As far as sex drive is concerned, the manufacturer noted that clinical studies show there was a low rate of sexual side effects in men and women taking 50 mg, similar to those who took a placebo. Sexual side effects include decreased sex drive, as well as delayed orgasm and ejaculation, and these side effects may increase with higher doses.
According to a medication guide approved by the U.S. Food and Drug Administration, all patients being treated with antidepressants for any indication should be monitored appropriately and observed closely for clinical worsening, suicidality, and unusual changes in behavior, especially during the initial few months of a course of drug therapy, or at times of increased or decreased dose changes.
Exercise and a healthy diet are important to our mood and well-being, Dr. Narasimhan said.

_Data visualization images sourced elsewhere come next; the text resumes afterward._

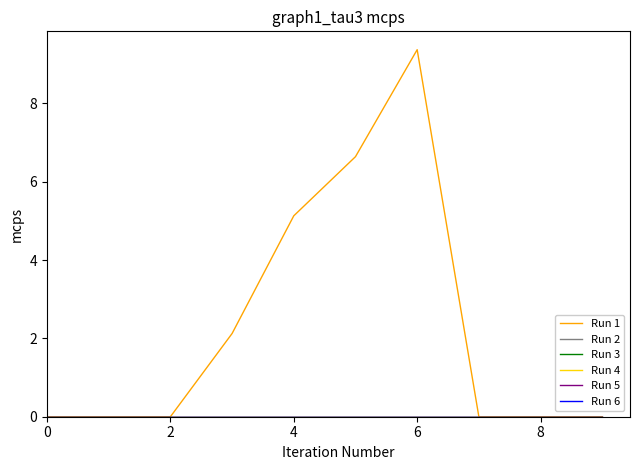

Does the chart have visible grid lines?

No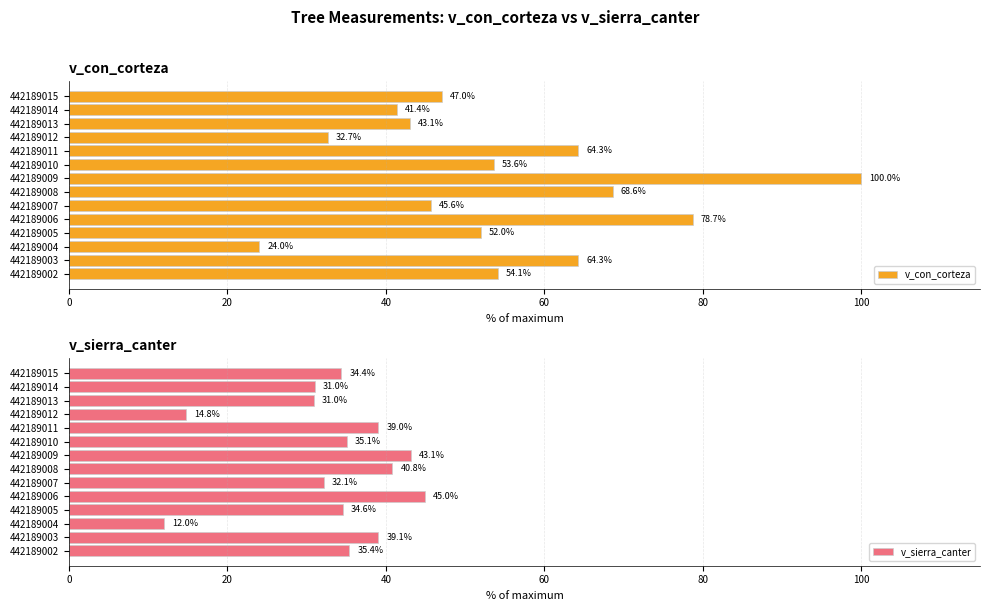

The value of v_con_corteza at 442189005 is 78.2. True or false?

False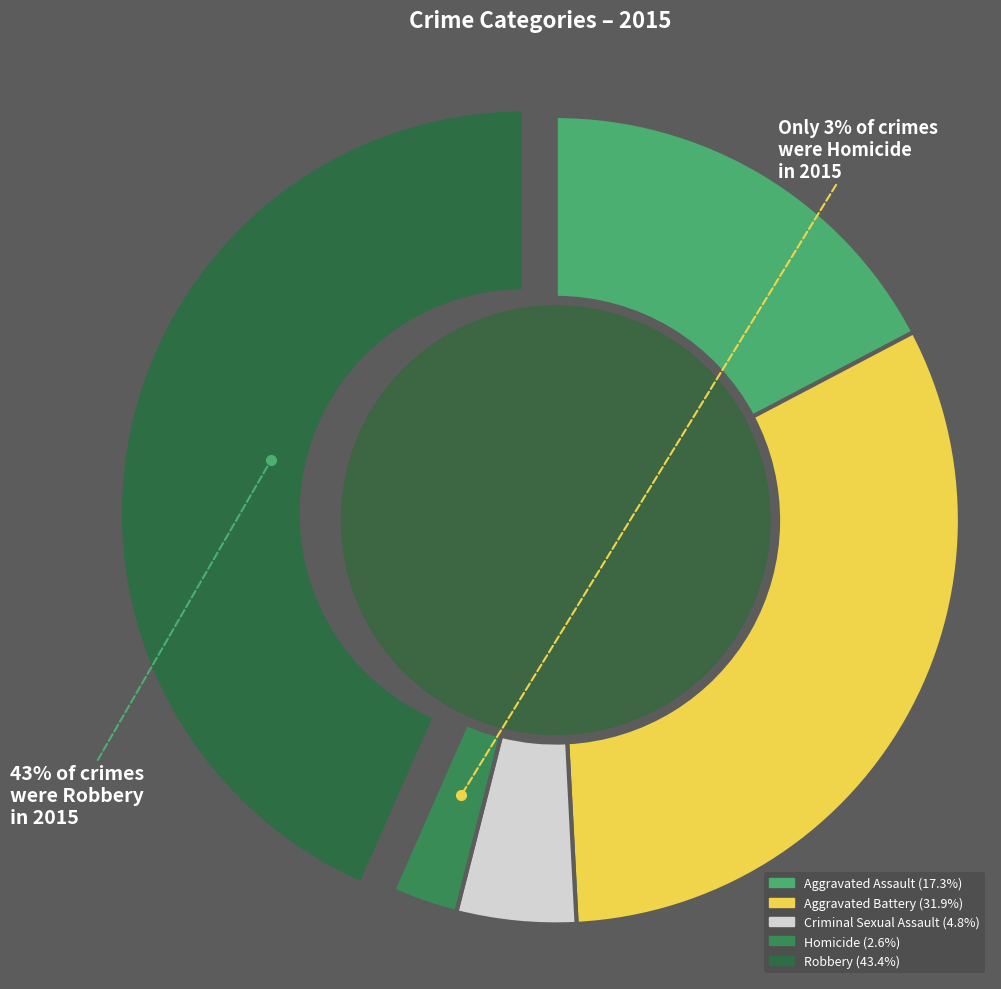

Which category has the smallest portion of the pie?

Homicide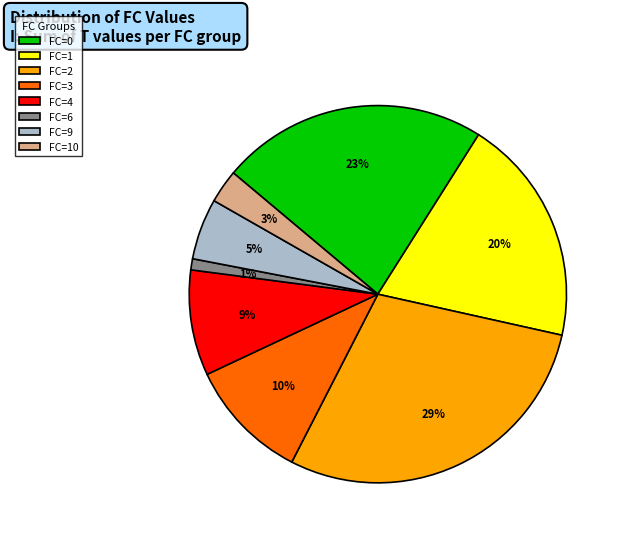

How many segments does this pie chart have?

8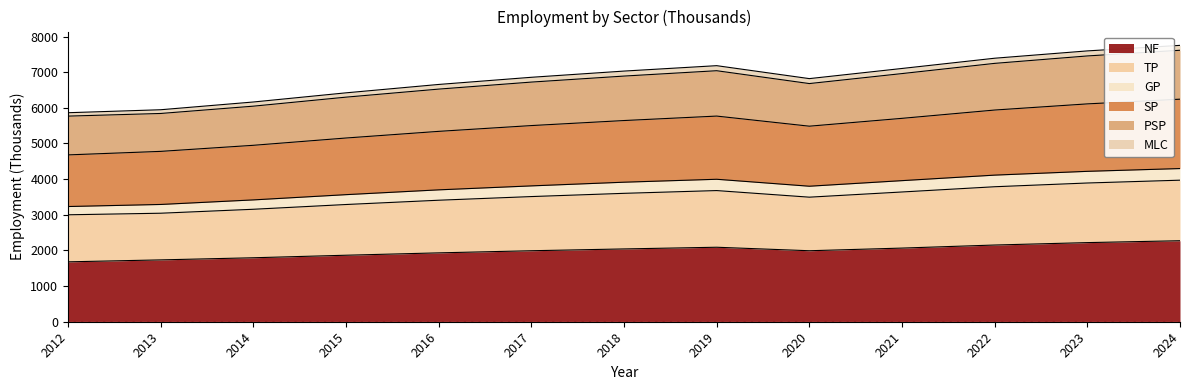

What is the lowest value of the NF series?

1680.0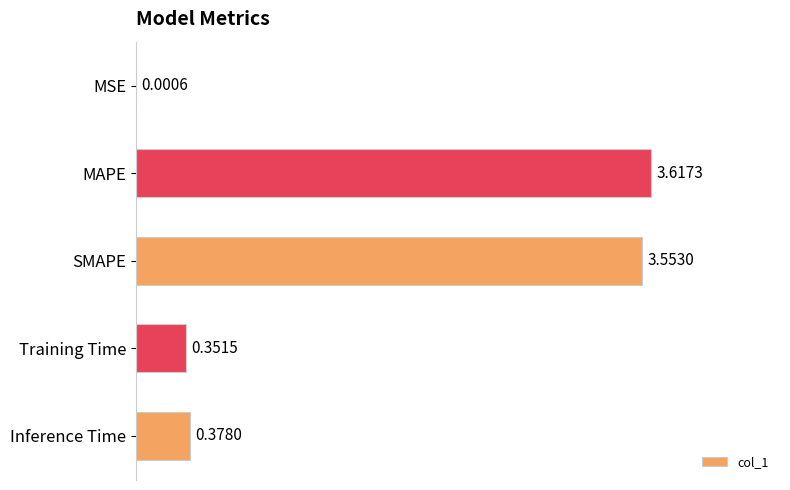

What is the sum of all values?

7.9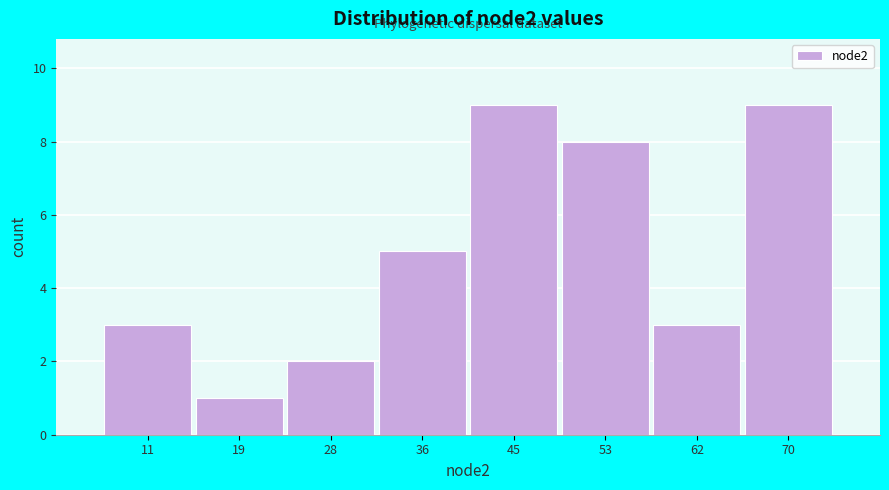

Reading left to right, transcribe this chart: for each bar, give the range it covers on the x-axis and its height. Neither the bar edges nor the heights are printed on the chart, so give them approximately, as read against the axes.

7.0 to 15.5: 3
15.5 to 24.0: 1
24.0 to 32.5: 2
32.5 to 41.0: 5
41.0 to 49.5: 9
49.5 to 58.0: 8
58.0 to 66.5: 3
66.5 to 75.0: 9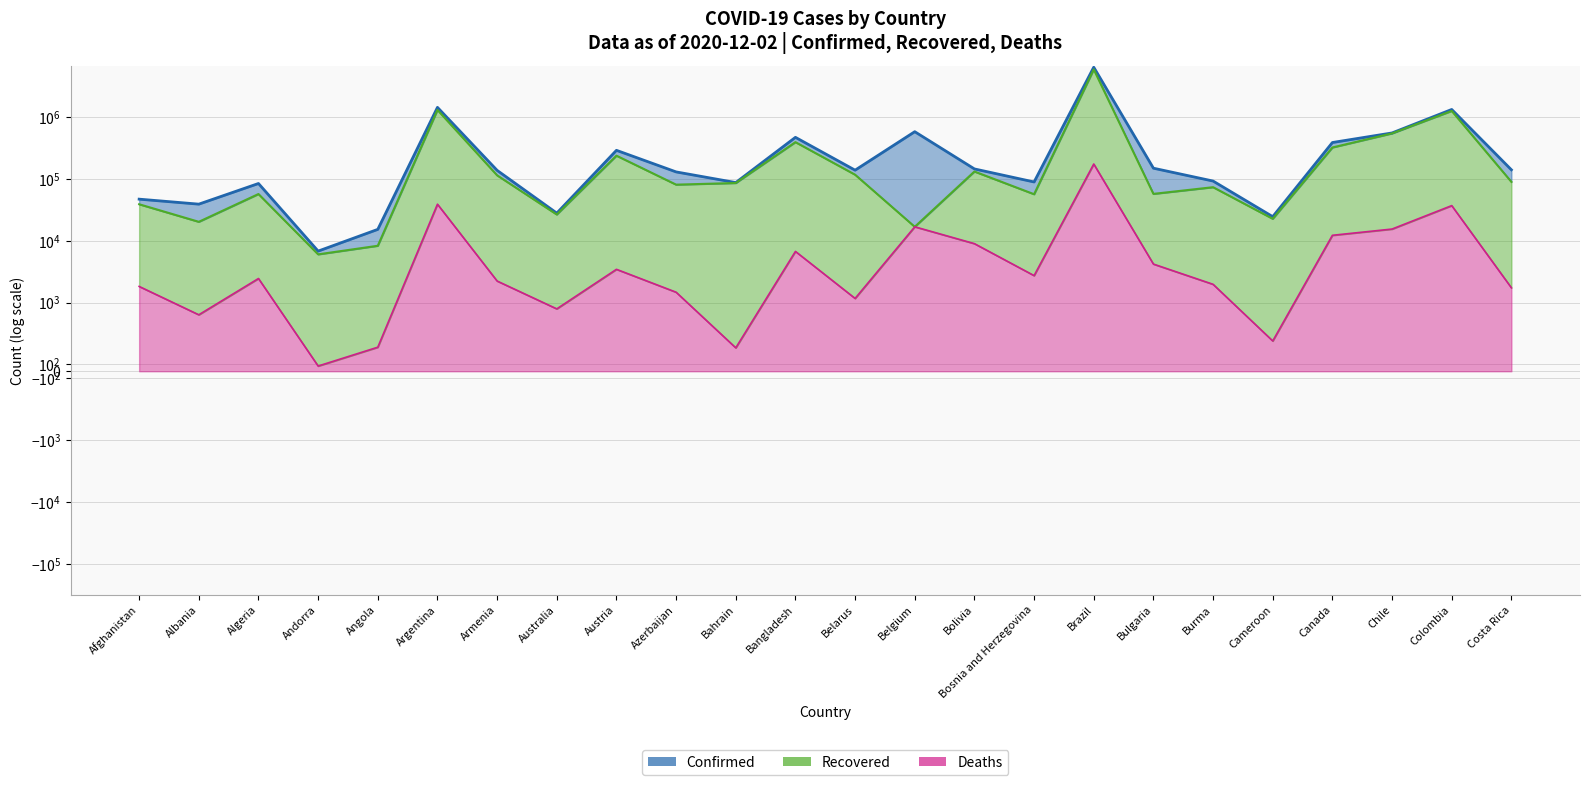

True or false: Recovered and Deaths intersect in this chart.

False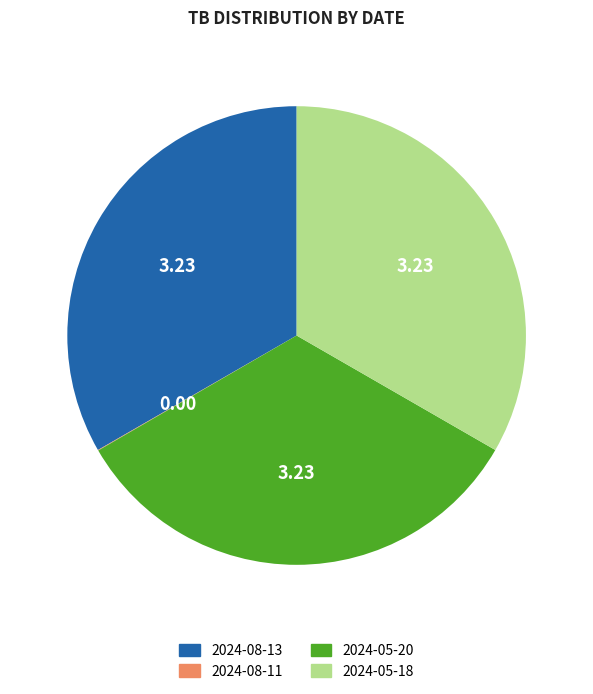

Is there any slice that represents more than half of the pie?

No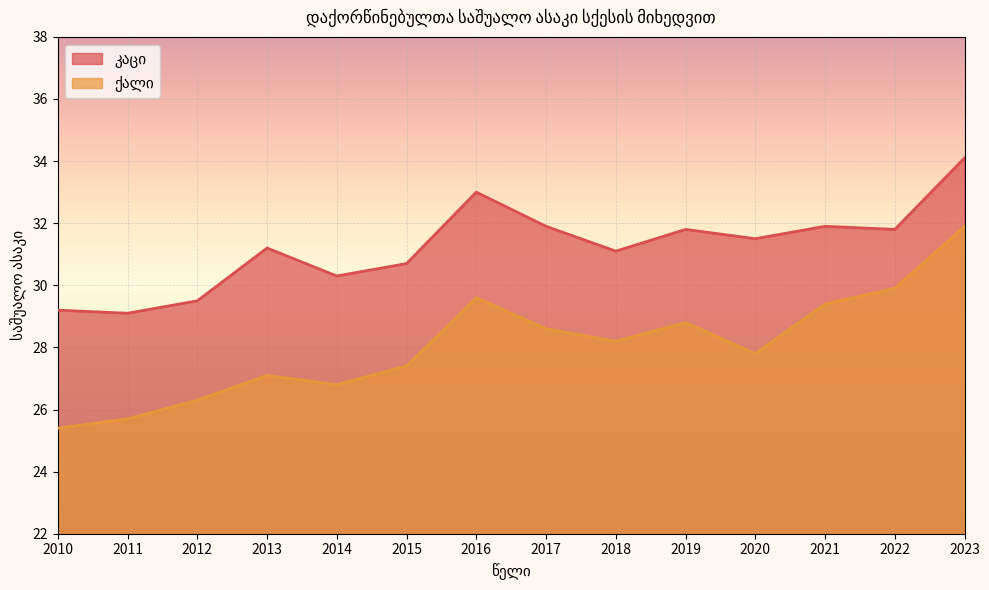

Reading right to left, list all the values displayed in this chart.

კაცი: 34.1	31.8	31.9	31.5	31.8	31.1	31.9	33.0	30.7	30.3	31.2	29.5	29.1	29.2
ქალი: 31.9	29.9	29.4	27.8	28.8	28.2	28.6	29.6	27.4	26.8	27.1	26.3	25.7	25.4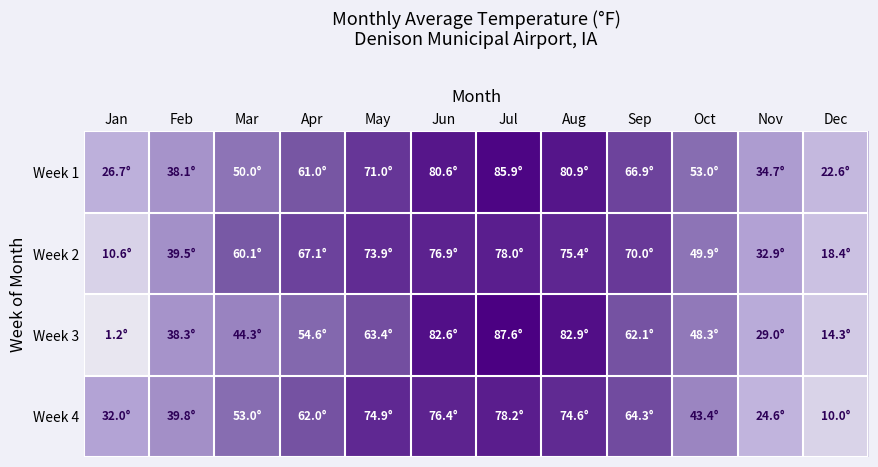

Between Jan and Apr, which is larger?

Apr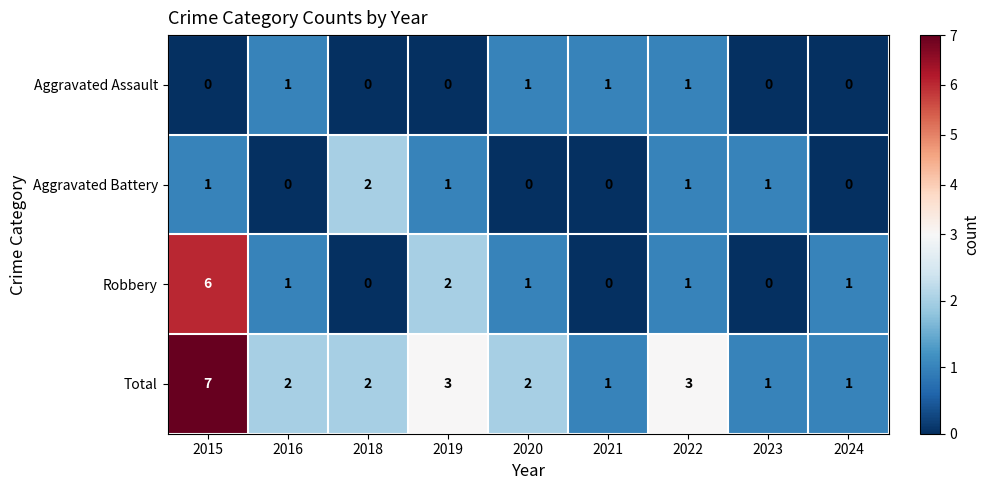

Is it true that Robbery equals 2 at 2015?

False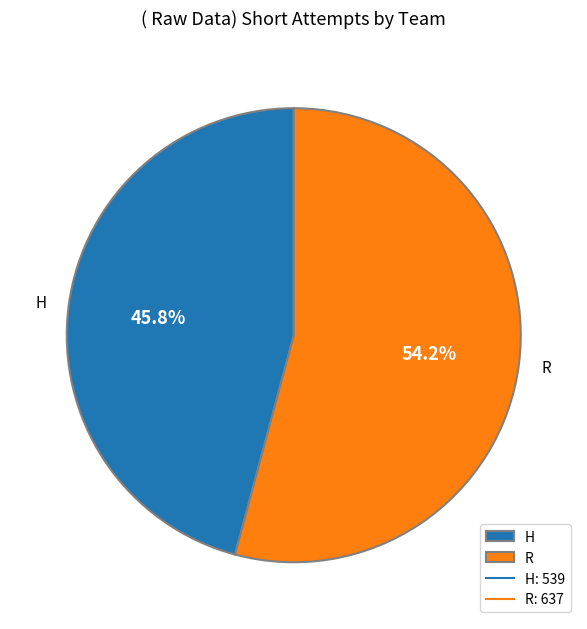

What is the ratio of the value at H to the value at R?

0.8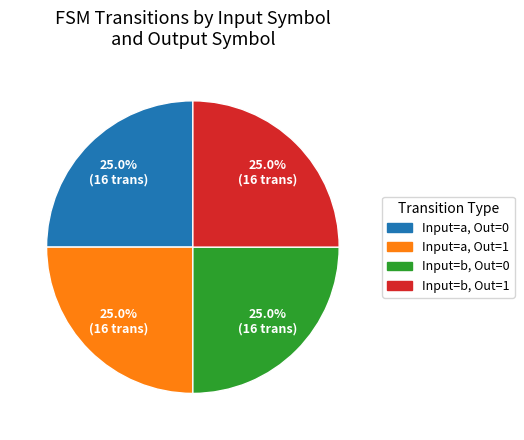

Does any single category account for the majority?

No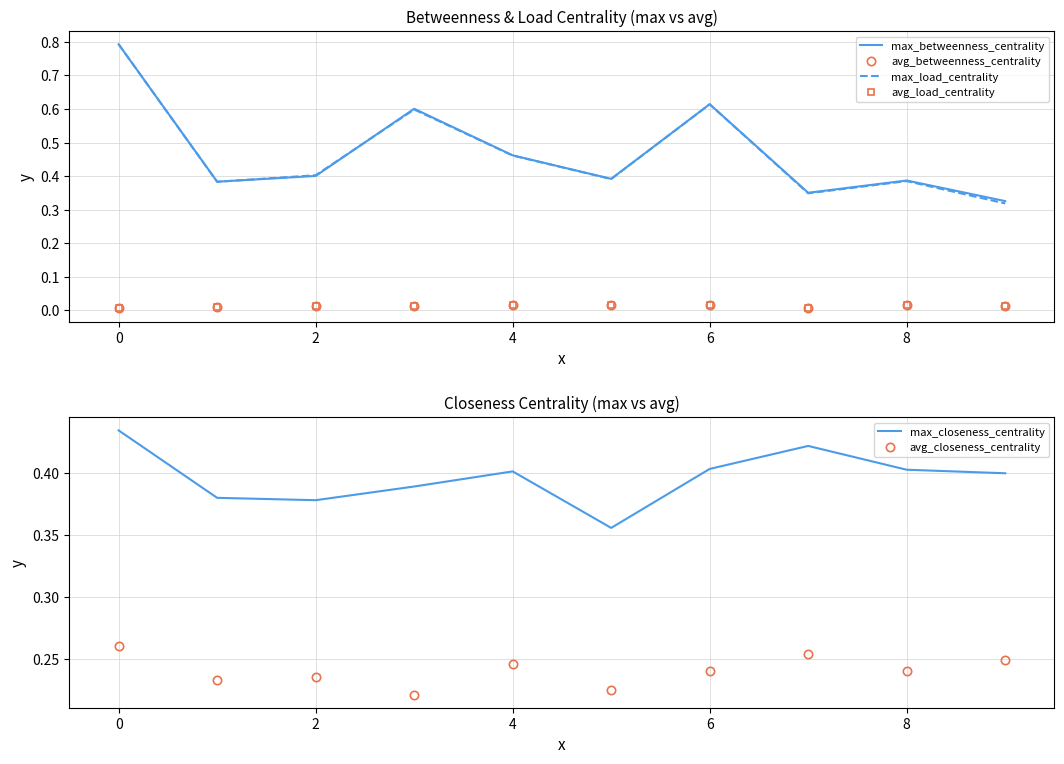

True or false: avg_load_centrality and avg_closeness_centrality cross at least once.

False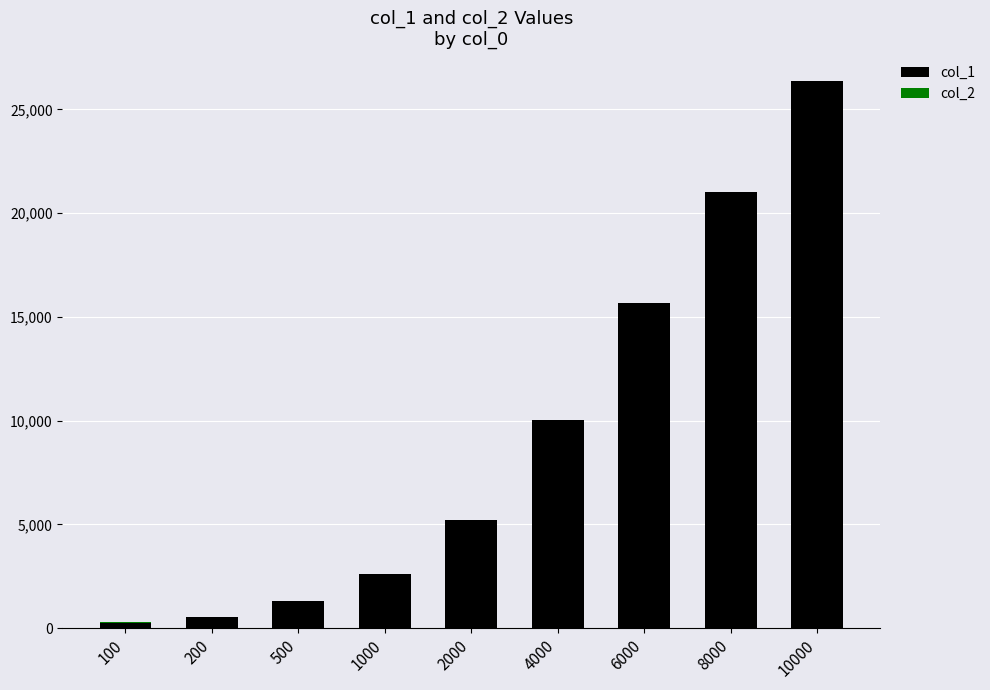

What is the sum of all col_1 values?

83061.0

“Sometimes therapy, such as cognitive behavioral therapy and mindfulness exercises can improve mood,” noted Dr. Narasimhan, adding that micronutrient deficiencies in the diet can also contribute to how we are feeling.
“It is useful to get routine blood work, to make sure there aren't treatable causes of depression,” he advised. “Medical conditions, such as anemia and problems with the thyroid gland functioning, can affect mood, so those things should be looked at.”
Additionally, “it can be useful to monitor one's mood and other symptoms for a period of time before and after starting an antidepressant,” Dr. Narasimhan advised.
One of the most important factors is to make sure you are appropriately diagnosed, “and make sure you’re under the supervision of a doctor, hopefully, a psychiatrist,” Dr. Alexanian said.
Depression is a very prominent condition in our society, he further emphasized.
“Some of the symptoms are the second most common cause of disability,” Dr. Alexanian noted. “And it is important to recognize initial signs and symptoms and get appropriate care with a professional. And if you treat it early and aggressively, the chance of it not coming back is higher. You want to always consult with your doctor before taking an antidepressant.”